Work to complete. This task calls for copying every line in the data below that contains the word "comme".

Items from a data source.
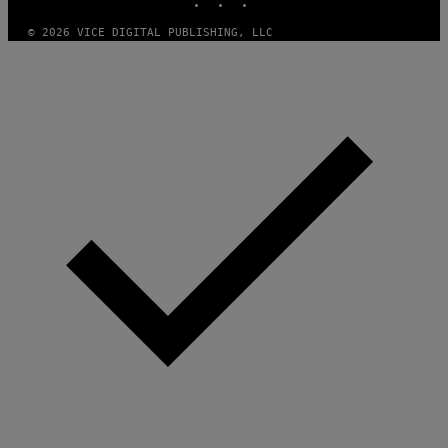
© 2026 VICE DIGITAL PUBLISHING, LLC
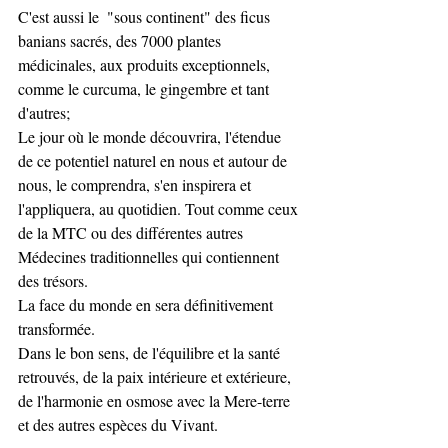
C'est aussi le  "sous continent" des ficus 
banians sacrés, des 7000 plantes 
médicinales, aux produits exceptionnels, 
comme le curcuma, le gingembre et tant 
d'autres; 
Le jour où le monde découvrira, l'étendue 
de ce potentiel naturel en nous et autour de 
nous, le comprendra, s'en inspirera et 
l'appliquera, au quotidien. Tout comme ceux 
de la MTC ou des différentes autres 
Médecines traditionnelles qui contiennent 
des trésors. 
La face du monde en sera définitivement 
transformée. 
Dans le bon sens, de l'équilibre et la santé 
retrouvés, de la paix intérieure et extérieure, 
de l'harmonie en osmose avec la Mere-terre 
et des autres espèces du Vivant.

Written response.
comme le curcuma, le gingembre et tant 
l'appliquera, au quotidien. Tout comme ceux 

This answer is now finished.